Aracruz e VCP, uma nota triste.

Posted on 26/01/2009. Filed under: Finanças, Política |

Tenho recebido muitas perguntas de detentores de ações preferenciais da Aracruz, com dúvidas sobre sua situação com a compra/fusão com a VCP.
 
A leitura do fato relevante é muito triste. Digna dos piores momentos do mercado de capitais brasileiro. Para quem quiser a leitura na íntegra entre no site da bovespa e procure pelos fatos relevantes conjuntos Aracruz-VCP.
 
Abaixo eu comento, com pesar. Vale o esforço da leitura.
 
Aracruz quebrada
 
Como já havíamos antecipado aqui a Aracruz havia quebrado. A alavancagem da Cia. era insustentável. A perda representava 6 anos de lucros. Representava quase 2 vezes a receita total anual da empresa. Para comparar, o prejuízo declarado da Sadia, que fez estrago semelhante na companhia, representava 1,5 ano de lucro e 12% da Receita Total.

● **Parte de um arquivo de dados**

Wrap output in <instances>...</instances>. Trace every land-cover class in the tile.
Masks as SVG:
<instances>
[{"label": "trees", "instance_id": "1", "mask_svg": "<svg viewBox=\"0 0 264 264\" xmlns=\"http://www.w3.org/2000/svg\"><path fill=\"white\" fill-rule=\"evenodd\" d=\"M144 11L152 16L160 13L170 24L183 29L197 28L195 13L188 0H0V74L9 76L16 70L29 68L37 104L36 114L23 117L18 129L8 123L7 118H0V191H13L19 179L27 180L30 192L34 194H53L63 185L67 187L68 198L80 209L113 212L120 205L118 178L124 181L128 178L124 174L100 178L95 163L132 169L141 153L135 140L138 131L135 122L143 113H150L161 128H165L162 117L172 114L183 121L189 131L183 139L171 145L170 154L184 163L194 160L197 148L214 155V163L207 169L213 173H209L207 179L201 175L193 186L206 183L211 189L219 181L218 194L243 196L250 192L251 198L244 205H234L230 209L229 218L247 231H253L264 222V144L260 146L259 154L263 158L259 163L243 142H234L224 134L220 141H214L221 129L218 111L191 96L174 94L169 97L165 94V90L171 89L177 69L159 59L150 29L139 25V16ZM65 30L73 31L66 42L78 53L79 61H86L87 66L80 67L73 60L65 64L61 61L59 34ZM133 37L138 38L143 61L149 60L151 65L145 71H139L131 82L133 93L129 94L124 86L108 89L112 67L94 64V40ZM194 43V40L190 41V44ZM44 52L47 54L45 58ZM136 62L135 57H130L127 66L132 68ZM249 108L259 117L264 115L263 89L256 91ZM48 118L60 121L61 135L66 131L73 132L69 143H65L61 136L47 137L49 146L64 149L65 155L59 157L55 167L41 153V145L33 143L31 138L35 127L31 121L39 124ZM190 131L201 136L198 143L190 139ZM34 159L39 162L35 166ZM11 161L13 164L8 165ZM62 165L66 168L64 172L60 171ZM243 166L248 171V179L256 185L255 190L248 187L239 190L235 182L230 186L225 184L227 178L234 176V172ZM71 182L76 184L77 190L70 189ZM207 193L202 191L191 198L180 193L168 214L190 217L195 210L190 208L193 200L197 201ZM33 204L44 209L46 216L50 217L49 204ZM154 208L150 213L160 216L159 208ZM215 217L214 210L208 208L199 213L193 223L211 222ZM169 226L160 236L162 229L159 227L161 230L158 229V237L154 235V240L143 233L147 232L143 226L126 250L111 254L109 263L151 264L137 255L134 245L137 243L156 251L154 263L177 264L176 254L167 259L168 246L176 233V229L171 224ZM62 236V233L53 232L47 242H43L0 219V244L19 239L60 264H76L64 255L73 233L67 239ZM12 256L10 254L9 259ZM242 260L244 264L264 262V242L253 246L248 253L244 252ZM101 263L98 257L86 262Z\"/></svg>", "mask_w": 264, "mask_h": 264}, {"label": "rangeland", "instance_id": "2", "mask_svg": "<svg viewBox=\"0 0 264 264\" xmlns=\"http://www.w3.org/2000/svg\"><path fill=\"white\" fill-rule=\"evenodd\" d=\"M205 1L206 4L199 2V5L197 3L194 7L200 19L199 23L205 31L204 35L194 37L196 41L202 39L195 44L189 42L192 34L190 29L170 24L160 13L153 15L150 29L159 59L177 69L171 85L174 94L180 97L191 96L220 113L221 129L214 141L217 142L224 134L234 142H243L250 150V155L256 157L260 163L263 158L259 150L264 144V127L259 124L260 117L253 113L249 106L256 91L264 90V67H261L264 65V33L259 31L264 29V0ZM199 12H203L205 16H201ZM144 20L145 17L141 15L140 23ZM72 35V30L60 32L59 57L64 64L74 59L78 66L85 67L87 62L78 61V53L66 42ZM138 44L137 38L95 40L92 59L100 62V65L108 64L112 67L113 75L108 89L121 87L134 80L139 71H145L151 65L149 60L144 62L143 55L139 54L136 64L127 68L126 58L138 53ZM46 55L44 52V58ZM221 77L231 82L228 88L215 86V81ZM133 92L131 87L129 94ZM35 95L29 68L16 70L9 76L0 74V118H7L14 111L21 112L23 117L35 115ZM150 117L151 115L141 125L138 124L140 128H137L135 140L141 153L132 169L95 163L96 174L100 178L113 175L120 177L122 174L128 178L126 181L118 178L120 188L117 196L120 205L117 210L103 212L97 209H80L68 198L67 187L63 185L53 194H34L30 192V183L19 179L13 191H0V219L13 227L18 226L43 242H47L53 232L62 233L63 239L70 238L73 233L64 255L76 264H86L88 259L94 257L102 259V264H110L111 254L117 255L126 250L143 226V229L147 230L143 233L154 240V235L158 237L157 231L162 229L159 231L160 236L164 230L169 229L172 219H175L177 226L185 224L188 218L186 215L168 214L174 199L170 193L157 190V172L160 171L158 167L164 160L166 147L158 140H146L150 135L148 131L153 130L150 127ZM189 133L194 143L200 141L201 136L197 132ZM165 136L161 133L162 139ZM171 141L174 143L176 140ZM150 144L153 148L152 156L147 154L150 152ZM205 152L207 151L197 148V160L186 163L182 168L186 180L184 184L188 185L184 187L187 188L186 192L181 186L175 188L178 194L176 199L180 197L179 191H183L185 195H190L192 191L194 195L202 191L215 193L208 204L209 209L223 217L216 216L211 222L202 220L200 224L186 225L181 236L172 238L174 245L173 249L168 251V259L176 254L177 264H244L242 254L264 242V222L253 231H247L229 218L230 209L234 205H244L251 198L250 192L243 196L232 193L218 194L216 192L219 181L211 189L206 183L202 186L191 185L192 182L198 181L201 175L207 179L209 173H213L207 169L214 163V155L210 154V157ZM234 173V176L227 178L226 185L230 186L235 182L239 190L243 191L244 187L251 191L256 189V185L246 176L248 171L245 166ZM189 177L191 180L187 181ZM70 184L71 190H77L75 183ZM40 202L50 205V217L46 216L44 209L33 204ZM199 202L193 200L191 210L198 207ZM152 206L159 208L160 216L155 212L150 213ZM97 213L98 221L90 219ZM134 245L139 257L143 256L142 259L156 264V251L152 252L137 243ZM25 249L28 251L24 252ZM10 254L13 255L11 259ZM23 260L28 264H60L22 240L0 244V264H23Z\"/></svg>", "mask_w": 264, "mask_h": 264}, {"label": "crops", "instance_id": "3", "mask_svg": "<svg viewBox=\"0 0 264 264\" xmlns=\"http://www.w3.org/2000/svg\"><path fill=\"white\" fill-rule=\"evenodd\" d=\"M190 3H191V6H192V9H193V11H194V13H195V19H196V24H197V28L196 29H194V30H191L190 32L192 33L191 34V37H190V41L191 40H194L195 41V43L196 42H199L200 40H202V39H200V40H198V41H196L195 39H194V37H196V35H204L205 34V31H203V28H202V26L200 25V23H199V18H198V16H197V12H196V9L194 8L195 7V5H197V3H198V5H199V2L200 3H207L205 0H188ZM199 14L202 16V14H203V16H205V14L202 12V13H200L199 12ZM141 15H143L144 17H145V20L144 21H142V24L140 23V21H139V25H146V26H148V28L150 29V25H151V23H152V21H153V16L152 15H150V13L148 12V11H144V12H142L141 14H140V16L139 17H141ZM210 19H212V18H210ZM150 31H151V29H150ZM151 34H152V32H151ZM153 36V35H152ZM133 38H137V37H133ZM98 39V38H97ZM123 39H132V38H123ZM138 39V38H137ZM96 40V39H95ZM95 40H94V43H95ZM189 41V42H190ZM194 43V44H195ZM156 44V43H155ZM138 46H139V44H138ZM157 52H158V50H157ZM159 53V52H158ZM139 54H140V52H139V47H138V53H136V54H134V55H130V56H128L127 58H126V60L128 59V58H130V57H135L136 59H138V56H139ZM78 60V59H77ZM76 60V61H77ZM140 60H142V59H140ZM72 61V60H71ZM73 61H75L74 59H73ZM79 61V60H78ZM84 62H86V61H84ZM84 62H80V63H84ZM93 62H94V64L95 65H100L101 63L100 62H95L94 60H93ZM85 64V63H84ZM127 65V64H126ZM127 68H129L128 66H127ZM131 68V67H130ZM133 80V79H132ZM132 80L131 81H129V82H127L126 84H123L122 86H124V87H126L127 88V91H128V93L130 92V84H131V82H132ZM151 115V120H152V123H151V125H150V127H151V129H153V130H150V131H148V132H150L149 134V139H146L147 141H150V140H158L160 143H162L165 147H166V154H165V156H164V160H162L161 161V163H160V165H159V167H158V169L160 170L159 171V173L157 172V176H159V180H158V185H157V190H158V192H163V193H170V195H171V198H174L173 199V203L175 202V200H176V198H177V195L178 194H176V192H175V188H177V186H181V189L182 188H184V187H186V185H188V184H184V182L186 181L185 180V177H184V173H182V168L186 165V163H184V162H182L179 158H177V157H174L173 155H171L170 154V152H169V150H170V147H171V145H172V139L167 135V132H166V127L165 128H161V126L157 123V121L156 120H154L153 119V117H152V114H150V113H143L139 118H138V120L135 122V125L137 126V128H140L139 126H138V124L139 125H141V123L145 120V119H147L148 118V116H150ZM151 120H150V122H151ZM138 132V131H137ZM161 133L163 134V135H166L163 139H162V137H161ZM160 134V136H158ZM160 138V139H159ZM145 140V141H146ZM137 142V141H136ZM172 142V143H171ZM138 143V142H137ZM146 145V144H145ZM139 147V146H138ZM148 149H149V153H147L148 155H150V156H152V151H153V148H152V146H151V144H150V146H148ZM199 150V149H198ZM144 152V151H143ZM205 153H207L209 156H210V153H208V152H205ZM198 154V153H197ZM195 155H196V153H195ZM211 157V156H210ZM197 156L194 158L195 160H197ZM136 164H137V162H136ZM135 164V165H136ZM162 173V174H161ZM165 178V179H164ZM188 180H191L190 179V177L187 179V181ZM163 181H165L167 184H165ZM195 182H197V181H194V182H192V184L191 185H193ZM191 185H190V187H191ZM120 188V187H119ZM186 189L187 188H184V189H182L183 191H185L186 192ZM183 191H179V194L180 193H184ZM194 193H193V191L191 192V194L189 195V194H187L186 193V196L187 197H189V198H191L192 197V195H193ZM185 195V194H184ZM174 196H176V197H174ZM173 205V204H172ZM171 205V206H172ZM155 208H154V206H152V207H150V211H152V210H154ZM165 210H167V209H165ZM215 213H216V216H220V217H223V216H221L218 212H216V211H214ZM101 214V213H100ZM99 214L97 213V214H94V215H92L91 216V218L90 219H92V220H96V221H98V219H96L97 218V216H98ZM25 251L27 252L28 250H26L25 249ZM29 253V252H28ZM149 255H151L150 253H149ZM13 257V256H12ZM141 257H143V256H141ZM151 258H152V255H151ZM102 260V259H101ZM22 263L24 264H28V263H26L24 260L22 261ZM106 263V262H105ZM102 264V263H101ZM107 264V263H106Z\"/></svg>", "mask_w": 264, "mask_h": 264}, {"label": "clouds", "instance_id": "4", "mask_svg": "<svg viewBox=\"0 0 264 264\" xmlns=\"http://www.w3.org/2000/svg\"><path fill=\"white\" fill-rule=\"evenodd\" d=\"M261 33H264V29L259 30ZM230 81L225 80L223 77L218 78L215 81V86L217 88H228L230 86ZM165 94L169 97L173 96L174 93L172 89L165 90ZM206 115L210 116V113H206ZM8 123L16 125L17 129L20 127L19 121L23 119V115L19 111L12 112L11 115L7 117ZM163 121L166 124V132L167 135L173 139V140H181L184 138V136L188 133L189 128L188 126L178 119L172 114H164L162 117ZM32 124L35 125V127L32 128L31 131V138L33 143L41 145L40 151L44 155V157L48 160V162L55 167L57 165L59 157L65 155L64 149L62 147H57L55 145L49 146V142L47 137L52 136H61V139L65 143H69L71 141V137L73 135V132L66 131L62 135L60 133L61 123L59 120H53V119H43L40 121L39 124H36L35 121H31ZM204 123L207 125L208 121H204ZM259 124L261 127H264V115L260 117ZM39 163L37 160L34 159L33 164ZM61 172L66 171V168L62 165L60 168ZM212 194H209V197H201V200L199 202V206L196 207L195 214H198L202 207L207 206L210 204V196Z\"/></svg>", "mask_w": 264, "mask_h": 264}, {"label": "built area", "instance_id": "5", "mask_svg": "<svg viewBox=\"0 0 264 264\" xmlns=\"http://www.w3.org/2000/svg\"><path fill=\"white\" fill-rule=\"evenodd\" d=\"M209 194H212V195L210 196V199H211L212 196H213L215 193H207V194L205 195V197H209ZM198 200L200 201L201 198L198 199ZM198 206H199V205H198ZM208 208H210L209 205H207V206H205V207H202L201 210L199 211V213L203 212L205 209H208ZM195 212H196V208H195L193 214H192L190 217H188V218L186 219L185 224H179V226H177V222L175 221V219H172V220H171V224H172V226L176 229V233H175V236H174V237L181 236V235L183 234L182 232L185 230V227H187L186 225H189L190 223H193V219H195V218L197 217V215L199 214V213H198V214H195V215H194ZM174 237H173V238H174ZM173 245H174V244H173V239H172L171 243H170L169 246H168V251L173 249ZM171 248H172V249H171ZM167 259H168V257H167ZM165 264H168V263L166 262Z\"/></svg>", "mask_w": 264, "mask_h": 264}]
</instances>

● **TAREFA PROPOSTA 1**
Responda às seguintes perguntas com base no texto sobre a Aracruz e a VCP:
(a) De que tipo são as ações detidas por quem tem enviado perguntas?
(b) Em que site se pode ler na íntegra o fato relevante?
(c) A perda da Aracruz representava quantos anos de lucros?
● **TAREFA PROPOSTA 2**
Reproduza fielmente o trecho do texto sobre a Aracruz e a VCP que vai de "Tenho recebido muitas" até "esforço da leitura.".

● **RESOLUÇÃO DA TAREFA 1**
(a) Ações preferenciais da Aracruz.
(b) No site da Bovespa.
(c) Seis anos de lucros.

● **RESOLUÇÃO DA TAREFA 2**
Tenho recebido muitas perguntas de detentores de ações preferenciais da Aracruz, com dúvidas sobre sua situação com a compra/fusão com a VCP.
 
A leitura do fato relevante é muito triste. Digna dos piores momentos do mercado de capitais brasileiro. Para quem quiser a leitura na íntegra entre no site da bovespa e procure pelos fatos relevantes conjuntos Aracruz-VCP.
 
Abaixo eu comento, com pesar. Vale o esforço da leitura.